Sunday, March 01, 2009

Off Topic---Stalingrad, Soldiers' Voices, and Oral History

Voices from Stalingrad: Unique First-Hand Accounts from World War II's Cruellest Battle, Jonathan Bastable, David and Charles Publishing, subject index, contributors index, chronology, glossary, illustrations, maps, 304 pp., 2006, $24.99.

If CWL had to rank the earth's battles in order of ferocity and casualties, Stalingrad would be among the top three. The Siege of Stalingrad is among the very bloodiest battles in all of history. Combined casualties are estimated to be above 1.5 million. Brutality toward military causalities and disregard toward civilian casualties was a characteristic of both sides. The Nazi offensive against the Soviets began in June 1941; in June of 1942 the German offensive to take Stalingrad began. The campaign lasted from June 28 1942 to February 2 1943. The battle toward the city, then inside the city, and the Soviet counter-offensive which trapped and destroyed and captured remnants of the German 6th Army with European auxiliaries was the first large-scale German defeat of World War II.

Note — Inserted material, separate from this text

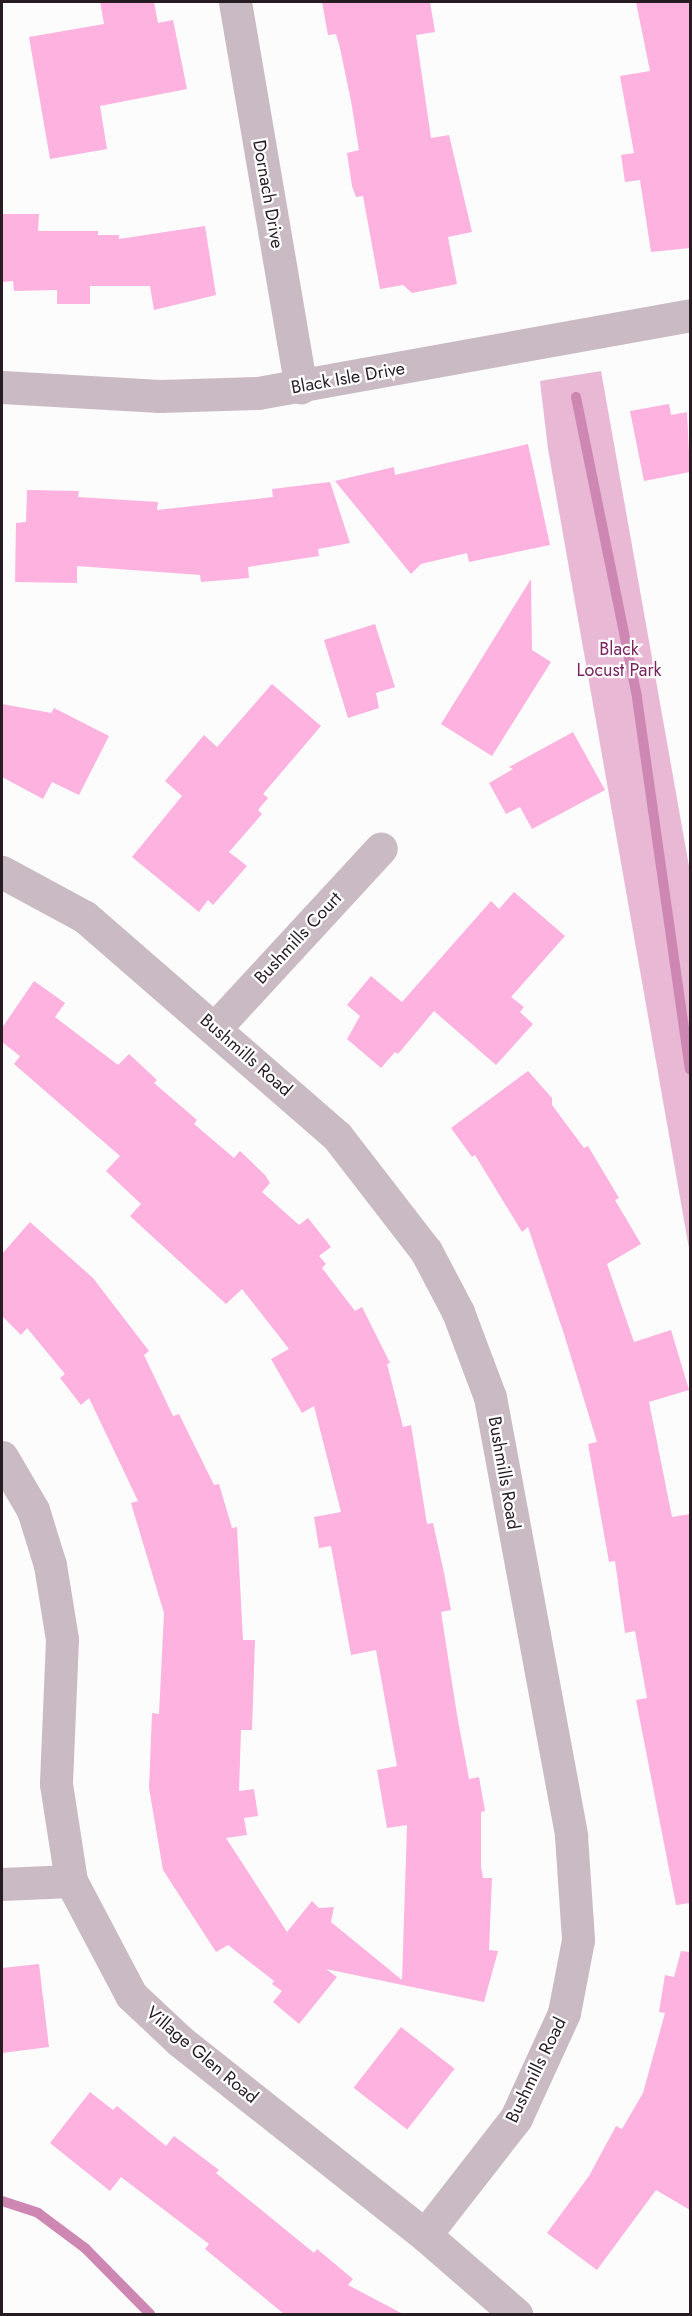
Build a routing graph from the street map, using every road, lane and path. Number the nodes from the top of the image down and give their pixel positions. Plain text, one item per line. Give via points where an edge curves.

Jonathan Bastable's Voices from Stalingrad is a compelling work. The campaign' history told by the battlefront soldiers is difficult to put down. On nearly every page, Bastable offers several paragraphs of a direct quote from a soldier, prisoner, and casualty. He tightly brings the words of the soldiers together with a chronological narrative, photographs and maps. His own text is never extraneous to the voices of the soldiers but firmly and succinctly builds the context for the soldiers narratives. A Soviet rifleman brings down a plan that is 300meters overhead. German soldiers die at night from no obvious cause; autopsies reveal that 20 year olds had the hearts of 80 old men, such was the starvation and fatigue of the armies. Rats are rampant and gnaw on corpses; horse meat is the only meat for soldiers. The war on the Volga River is treacherous: snipers, ice flows, and artillery interrupt Russian support to the beleaguered city in which cannibalism is not unheard of.

From house to house, factory to factory, and street to street, Bastable offers a chorus of voices that describe a 200 day battle in which the distance between life and death is the distance which can be covered by the toss of a hand grenade.